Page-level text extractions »
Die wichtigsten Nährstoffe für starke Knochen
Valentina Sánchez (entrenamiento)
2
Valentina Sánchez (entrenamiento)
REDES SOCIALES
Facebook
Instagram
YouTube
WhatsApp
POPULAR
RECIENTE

WHAT IS NEEDED » The response has to give back every record verbatim.

ANSWER SECTION »
Die wichtigsten Nährstoffe für starke Knochen
Valentina Sánchez (entrenamiento)
2
Valentina Sánchez (entrenamiento)
REDES SOCIALES
Facebook
Instagram
YouTube
WhatsApp
POPULAR
RECIENTE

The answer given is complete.